Trading cryptocurrencies allows you to earn enough money on a short, medium or long term. But before you start trading cryptocurrencies, you need to know some basic principles. First of all, you need to know the different ways to speculate on this market and the risks you are exposing yourself to. In this article, you will learn more about it.
Opting for Future Contracts
Take a look at this page to learn how to trade cryptocurrency and make profit. One of the most common ways to trade cryptocurrencies is through the option of futures contracts. The primary purpose of this approach is to reduce the exposure of assets to risk. Future contracts are excellent ways to predict whether the rise or fall of a cryptocurrency in the market.

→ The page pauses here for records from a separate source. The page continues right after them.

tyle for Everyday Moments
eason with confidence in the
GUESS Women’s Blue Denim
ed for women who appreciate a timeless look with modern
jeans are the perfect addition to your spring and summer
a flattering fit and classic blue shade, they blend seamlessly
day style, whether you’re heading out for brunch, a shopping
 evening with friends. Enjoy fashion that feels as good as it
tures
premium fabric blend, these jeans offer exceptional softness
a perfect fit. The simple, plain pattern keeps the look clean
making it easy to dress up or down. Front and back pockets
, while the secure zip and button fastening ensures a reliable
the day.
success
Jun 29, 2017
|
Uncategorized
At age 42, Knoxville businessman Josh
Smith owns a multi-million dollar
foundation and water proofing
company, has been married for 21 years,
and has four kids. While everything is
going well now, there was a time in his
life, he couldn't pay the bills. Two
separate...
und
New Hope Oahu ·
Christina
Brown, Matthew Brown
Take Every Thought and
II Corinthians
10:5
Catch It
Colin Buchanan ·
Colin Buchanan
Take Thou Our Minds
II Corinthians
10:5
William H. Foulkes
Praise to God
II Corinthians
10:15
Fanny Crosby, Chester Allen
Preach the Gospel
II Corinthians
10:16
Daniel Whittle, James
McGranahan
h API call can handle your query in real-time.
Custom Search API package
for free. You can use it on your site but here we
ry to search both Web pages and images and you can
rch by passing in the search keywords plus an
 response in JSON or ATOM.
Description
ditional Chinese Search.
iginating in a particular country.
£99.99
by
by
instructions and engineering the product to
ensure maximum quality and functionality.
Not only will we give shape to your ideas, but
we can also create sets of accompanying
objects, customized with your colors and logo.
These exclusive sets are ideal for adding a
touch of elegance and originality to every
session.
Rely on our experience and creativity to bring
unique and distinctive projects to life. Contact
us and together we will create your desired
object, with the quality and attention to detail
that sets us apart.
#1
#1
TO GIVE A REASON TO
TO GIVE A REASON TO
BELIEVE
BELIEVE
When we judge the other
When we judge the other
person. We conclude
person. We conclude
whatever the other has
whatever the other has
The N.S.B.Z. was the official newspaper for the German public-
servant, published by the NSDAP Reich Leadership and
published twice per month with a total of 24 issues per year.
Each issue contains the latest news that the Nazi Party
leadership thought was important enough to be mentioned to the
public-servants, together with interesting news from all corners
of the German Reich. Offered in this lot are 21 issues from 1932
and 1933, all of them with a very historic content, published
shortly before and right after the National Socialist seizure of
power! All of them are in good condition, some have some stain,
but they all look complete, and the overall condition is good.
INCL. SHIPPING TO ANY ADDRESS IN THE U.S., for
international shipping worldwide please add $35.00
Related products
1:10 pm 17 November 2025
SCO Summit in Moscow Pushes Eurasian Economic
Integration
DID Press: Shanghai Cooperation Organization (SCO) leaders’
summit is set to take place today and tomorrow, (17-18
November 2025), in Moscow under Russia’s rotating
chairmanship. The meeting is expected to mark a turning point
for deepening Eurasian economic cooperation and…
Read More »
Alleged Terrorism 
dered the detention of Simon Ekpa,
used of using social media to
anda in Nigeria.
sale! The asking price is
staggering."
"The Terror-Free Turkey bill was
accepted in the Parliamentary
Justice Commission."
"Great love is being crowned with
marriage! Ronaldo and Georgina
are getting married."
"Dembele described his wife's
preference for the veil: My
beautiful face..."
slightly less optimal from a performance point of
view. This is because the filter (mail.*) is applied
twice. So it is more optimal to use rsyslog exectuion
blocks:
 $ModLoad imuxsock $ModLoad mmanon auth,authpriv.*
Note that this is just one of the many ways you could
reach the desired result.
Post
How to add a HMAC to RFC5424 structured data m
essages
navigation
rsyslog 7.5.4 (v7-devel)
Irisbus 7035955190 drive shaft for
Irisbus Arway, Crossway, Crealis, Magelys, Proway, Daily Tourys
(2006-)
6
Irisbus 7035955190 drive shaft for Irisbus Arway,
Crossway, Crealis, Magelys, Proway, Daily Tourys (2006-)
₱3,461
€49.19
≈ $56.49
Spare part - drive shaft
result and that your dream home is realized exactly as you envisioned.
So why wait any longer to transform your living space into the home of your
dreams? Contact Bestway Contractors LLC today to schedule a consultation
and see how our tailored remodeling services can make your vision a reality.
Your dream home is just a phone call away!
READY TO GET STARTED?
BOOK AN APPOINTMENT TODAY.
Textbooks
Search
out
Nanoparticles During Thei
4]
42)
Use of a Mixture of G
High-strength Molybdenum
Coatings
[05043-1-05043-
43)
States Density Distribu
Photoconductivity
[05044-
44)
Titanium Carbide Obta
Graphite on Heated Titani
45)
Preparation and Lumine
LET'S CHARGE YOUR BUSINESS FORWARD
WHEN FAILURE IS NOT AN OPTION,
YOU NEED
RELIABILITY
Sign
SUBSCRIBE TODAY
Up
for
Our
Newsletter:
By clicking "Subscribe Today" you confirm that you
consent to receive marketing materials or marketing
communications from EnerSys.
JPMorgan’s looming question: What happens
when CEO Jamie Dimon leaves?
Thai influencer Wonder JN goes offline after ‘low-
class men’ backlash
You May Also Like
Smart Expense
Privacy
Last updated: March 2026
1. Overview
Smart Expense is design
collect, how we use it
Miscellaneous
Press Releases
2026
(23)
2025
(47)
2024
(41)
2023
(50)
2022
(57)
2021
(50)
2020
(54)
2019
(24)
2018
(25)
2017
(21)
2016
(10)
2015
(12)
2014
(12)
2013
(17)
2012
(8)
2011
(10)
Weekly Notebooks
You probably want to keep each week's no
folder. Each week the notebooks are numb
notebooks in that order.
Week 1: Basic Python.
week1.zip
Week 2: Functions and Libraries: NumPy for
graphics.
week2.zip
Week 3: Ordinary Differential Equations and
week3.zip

It is important to note that these types of contracts require the use of leverage to increase profits. However, you have to be careful, because the ease with which you can gain with leverage is double-edged. It is very easy to lose money.
In practice, it is also important to have a solid foundation in liquidation concepts. This is because these are positions that are open at a certain level relative to the price. In case you don't master this concept, you will risk having trivial losses on your positions. Fortunately, there are ways to limit your exposure to liquidation. For example, you can place stop losses and trace profits.
Try CFDs (contract for difference)
These products are very similar to the previous one, but here you do not have full control of your assets and the orders you will issue will not have an expiration date. The advantage of this approach is to bet on the behavior of a currency without necessarily needing leverage.
Another advantage is to trade with the euro and directly with brokers. However, you have to take into account the liquidation which is also involved here. In the end, CFDs allow you to take risks, but you have to know how to do it.